Still I had to find a way out. I saw Dr Bjesimja standing a few foot away
from me, so playing his best friend again, I walked towards him.

After another comrade hug I intended to try once more to persuade him, that
he didn't need to keep Mulder imprisoned, but I had no more time to do that.

The security in this gulag was not very cautious, or else Mulder wouldn't
have managed to leave his line and rush forwards. He caught me by surprise,
beat me down one more time and threw me onto the loading-place of a truck.

Mulder started the engine of that truck and drove through the fence. Of
course the guards tried to follow us, but Mulder was driving their only
truck, and their horses couldn't catch up with it.

As I looked through the lattice, which separated the driver's cabin from the
loading-place, I noticed with concern, that Mulder was trying in vain to
slow down the truck. The brakes were defective and the street was running
downwards, so the vehicle only became faster and faster. I had to do
something! A crash was inevitable, so I had to get off that truck before.
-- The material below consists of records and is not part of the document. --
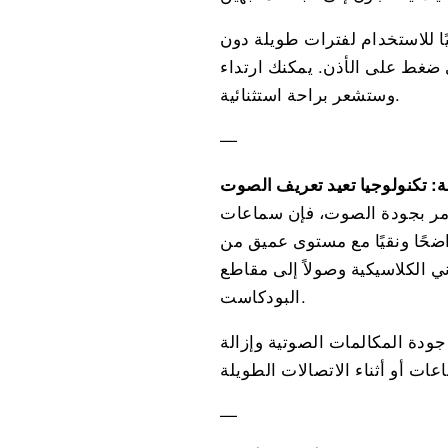
يًا للاستخدام لفترات طويلة دون
 يمكنك ارتداء FreeClip 2 خلال التمارين الرياضية أو أثناء المشي اليومي،
وستشعر براحة استثنائية.
—
صوت، فإن سماعات FreeClip 2 تقدم تجربة استماع غامرة بفضل
اضحًا ونقيًا مع مستوى عميق من
ني الكلاسيكية وصولاً إلى مقاطع
البودكاست.
دة المكالمات الصوتية وإزالة
—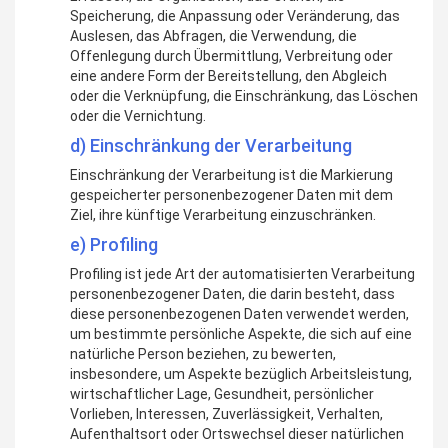
Speicherung, die Anpassung oder Veränderung, das
Auslesen, das Abfragen, die Verwendung, die
Offenlegung durch Übermittlung, Verbreitung oder
eine andere Form der Bereitstellung, den Abgleich
oder die Verknüpfung, die Einschränkung, das Löschen
oder die Vernichtung.
d) Einschränkung der Verarbeitung
Einschränkung der Verarbeitung ist die Markierung
gespeicherter personenbezogener Daten mit dem
Ziel, ihre künftige Verarbeitung einzuschränken.
e) Profiling
Profiling ist jede Art der automatisierten Verarbeitung
personenbezogener Daten, die darin besteht, dass
diese personenbezogenen Daten verwendet werden,
um bestimmte persönliche Aspekte, die sich auf eine
natürliche Person beziehen, zu bewerten,
insbesondere, um Aspekte bezüglich Arbeitsleistung,
wirtschaftlicher Lage, Gesundheit, persönlicher
Vorlieben, Interessen, Zuverlässigkeit, Verhalten,
Aufenthaltsort oder Ortswechsel dieser natürlichen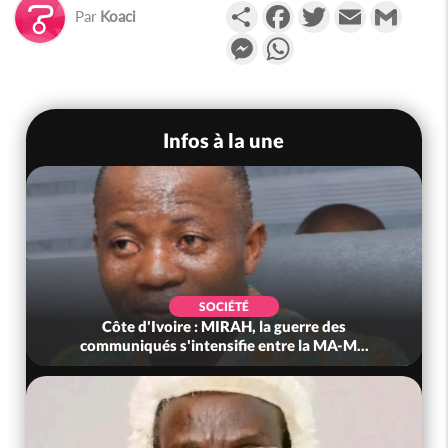
Partager
Facebook
Twitter
Email
Gmail
Par
Koaci
Messenger
WhatsApp
Infos à la une
SOCIÉTÉ
Côte d'Ivoire : MIRAH, la guerre des
communiqués s'intensifie entre la MA-M...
I crawled to the end of the loading-place, summoned up my courage and jumped
down the lorry.

Except of some lighter scratches I got off without any injuries. I didn't
know by then, but the worst part of this nightmare was still up to come.
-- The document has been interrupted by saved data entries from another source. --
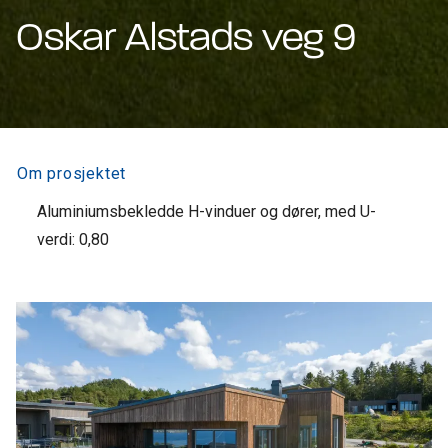
Oskar Alstads veg 9
Om prosjektet
Aluminiumsbekledde H-vinduer og dører, med U-
verdi: 0,80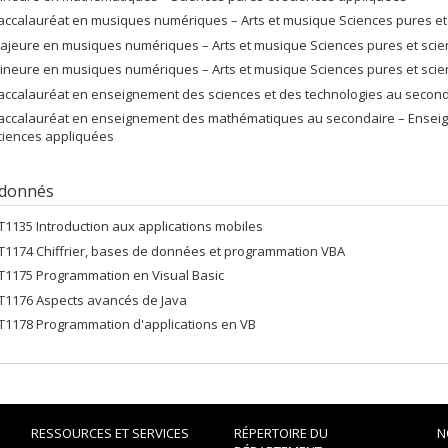
accalauréat en musiques numériques – Arts et musique Sciences pures et
ajeure en musiques numériques – Arts et musique Sciences pures et sci
ineure en musiques numériques – Arts et musique Sciences pures et sci
accalauréat en enseignement des sciences et des technologies au seconda
accalauréat en enseignement des mathématiques au secondaire – Enseign
ciences appliquées
 donnés
FT1135 Introduction aux applications mobiles
FT1174 Chiffrier, bases de données et programmation VBA
FT1175 Programmation en Visual Basic
FT1176 Aspects avancés de Java
FT1178 Programmation d'applications en VB
RESSOURCES ET SERVICES
RÉPERTOIRE DU
N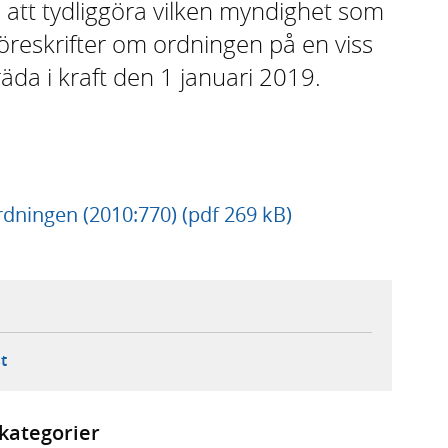
ll att tydliggöra vilken myndighet som
öreskrifter om ordningen på en viss
räda i kraft den 1 januari 2019.
rordningen (2010:770) (pdf 269 kB)
ebbplats,
ern webbplats,
 ny flik, extern webbplats,
- öppnar din e-postklient,
t
kategorier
I could have traced back the road to the gulag. I should have done that. But
I just didn't want to. As I mentioned earlier, I didn't like Dr Bjesimja, I
didn't like his methods and I didn't even like the way they treated their
prisoners, although I'd never attempt to protest against it.

Instead of going back I chose to walk into the woods. I made a lot of
mistakes in my life. This one was the worst.

Chapter Three

As I wandered through the woods, a couple of one-armed men found me. I had
heard that some sick minds cut off their left arms, thinking it would save
them from the tests.These men certainly were fugitives from the camp. Certainly
they wouldn't be very pleased to hear that I was an acquaintance of Dr
Bjesimja, so I made another performance for them. I stammered in Russian with
an American accent, sometimes strewing in some English words, narrating that
I was an American tourist who got lost in the woods. With perfect played
panic I said that some men had caught me and accused me of being a spy, that
I finally had escaped, somehow. I was really good, it was one of my best
performances. They promised, that I would be save here. Very save, thank you!

Those men were weird to me, so I decided not to sleep that night. Nevertheless
I must have dozen off, because suddenly the men were grabbing me, tearing off
my jacket and pinning me to the ground, while one of them started to cut
into the flesh of my arm with a knife he had hottened up in the fire.

I hadn't expected they would cut off my arm without telling me why. If they
had asked me before, I could have refused. But seemingly they didn't think,
that my agreement was important. They did not even think it was neccessary
to stun me.

As the knife reaped through my flesh and my bones, all I could perceive was
pain, incredible pain.


When I woke up, I was lying in a hospital bed, Dr Bjesimja standing at the
end of it.

"My arm?" I asked, my voice sounding hoarse.

He shook his head. "We found you too late. But we killed those men."

If he was expecting a reaction from me, I must have dissapointed him. I was
too tired, too sick, dizzy from anodynes. But certainly I wouldn't have cried
a tear for them.

"Your ... friend, if he really was your friend, has escaped." he added. I'm
sure he was curious if I would look released or angry about that. But this
time I dissapointed him again, for I was just falling asleep.


Mulder has gone back to the USA, while I'm still in Russia. Yet he doesn't
know, what I had planned to make him see. Maybe he thinks, that this
Tunguska-trip had been a trap I'd set for him, that I deceived him again.

Perhaps one day I'll make a new attempt to tell him about the coming invasion.